### EXTRACT TO READ
<<<<

Lori Porter, CEO of the National Association of Health Care Assistants said her members support a federal minimum, and she’d like to see CNA coverage expressed in a ratio of staff to patients, ideally at 1:10. No matter how CMS approaches the metric, she wants the emphasis to remain on CNAs.

“People who truly know nursing homes realize that 90% of the care a resident requires is from a CNA,” she said. “In that setting, there are very few skilled needs of a resident that require a nurse.”

But Littlehale said accounting for care provided by non-nursing staff should get serious consideration, given the increasing complexity of nursing home patients and the specialties providers are implementing to care for them.

“We really need to encourage flexibility and creativity,” Littlehale said. “What about the facility that sees the value and has access to, for example, therapy aides or more social workers or rec therapy? These are really important players on the interdisciplinary team. Maybe based on your particular unique case mix, you want to really have more of them at the bedside for completely valid reasons.”

How to make acuity count?

Harrington noted the current rule requires more nursing care when patient needs increase, a provision she said has been largely ignored by regulators.

She said CMS would be wise to move beyond time-study methods and build on existing research using simulation models. That would allow the agency to better understand how long certain care, such as assistance with activities of daily living, takes per patient, and how those numbers might change based on a building’s patient population.

“There’s every evidence that the case-mix has increased over time since 2001, so as the acuity increases, the minimum standard probably needs to be higher than the 4.1,” she said. “You can’t just look at what nursing homes do. You have to look at what nursing homes should do.”

One way to do that would be basing acuity on previous months’ MDS submissions to get a read on a facility’s typical patient acuity level. In 2020, Harrington and Mary Ellen Dellefield of the San Diego VA outlined acuity categories based on the Patient Driven Payment Model, creating a guide for determining if nursing home staffing is adequate.

How to measure success?

Providers likely will have time to work up to new standards, and some observers suspect CMS may create tiered goals rather than a single measure of hours per patient day.

The proposed total staffing hours VBP element wouldn’t be added until 2026. It would draw from auditable Payroll Based Journal data, and CMS expects it will be a key way to move the needle on staffing.

“Given the strong evidence regarding the relationship between sufficient staffing levels

and improved care for patients, inclusion of this measure in the SNF VBP Program adds an important new dimension to provide a more comprehensive assessment of and accountability for the quality of care provided to residents and serves to drive improvements in staffing that are likely to translate into better resident care,” the agency said in proposing the VBP addition.

There is little doubt that CMS will make providers’ ability to meet whatever new staffing standards they settle on easily discernible to the public. Against that backdrop, provider associations remain concerned about the unavailability of workers and how it might hurt both compliance and reputation.

>>>>

Please print the nursing home staffing passage word for word, between "One way to do" and "to measure success?", inclusive. Rely only on the nursing home staffing passage.

### SUPPLIED DATA
<<<<

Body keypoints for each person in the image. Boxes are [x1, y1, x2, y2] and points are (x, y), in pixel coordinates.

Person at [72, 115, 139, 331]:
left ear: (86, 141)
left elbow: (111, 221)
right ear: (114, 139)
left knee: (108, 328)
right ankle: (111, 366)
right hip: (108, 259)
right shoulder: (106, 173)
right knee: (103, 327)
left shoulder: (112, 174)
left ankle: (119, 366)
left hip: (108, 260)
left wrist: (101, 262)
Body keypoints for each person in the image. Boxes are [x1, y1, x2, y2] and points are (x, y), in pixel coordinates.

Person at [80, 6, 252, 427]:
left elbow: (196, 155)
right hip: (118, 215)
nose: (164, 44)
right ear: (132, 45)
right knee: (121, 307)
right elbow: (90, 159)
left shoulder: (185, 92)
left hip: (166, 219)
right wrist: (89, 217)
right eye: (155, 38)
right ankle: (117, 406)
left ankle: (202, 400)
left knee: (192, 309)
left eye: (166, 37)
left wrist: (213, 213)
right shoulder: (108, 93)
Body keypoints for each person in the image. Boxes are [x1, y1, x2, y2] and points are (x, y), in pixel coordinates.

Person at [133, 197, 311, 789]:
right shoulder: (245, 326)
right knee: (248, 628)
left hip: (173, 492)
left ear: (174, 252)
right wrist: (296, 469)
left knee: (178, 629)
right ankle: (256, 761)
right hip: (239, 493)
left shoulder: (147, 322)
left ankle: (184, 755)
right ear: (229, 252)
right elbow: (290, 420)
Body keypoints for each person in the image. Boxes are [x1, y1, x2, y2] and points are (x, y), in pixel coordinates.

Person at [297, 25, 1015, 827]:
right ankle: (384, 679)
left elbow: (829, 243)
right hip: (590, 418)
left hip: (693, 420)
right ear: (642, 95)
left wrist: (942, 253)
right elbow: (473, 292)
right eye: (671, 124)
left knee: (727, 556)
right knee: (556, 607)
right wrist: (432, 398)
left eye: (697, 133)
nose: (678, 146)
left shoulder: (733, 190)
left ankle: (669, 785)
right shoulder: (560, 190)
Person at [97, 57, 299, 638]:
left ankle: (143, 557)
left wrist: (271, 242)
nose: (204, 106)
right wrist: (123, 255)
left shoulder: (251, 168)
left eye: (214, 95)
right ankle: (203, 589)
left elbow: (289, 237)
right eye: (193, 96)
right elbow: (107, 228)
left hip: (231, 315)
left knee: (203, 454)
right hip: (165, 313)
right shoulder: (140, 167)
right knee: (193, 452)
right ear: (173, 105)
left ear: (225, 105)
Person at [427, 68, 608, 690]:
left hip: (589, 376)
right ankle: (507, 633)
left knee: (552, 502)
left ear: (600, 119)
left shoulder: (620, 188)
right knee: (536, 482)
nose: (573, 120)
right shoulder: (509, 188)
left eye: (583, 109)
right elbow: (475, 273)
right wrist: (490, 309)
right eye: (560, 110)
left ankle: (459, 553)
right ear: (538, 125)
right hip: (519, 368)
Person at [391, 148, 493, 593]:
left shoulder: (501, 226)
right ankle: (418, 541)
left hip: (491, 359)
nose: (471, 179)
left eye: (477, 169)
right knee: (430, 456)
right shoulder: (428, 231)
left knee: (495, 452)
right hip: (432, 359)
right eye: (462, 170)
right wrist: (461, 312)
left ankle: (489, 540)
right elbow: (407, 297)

>>>>

### TASK SOLUTION
One way to do that would be basing acuity on previous months’ MDS submissions to get a read on a facility’s typical patient acuity level. In 2020, Harrington and Mary Ellen Dellefield of the San Diego VA outlined acuity categories based on the Patient Driven Payment Model, creating a guide for determining if nursing home staffing is adequate.

How to measure success?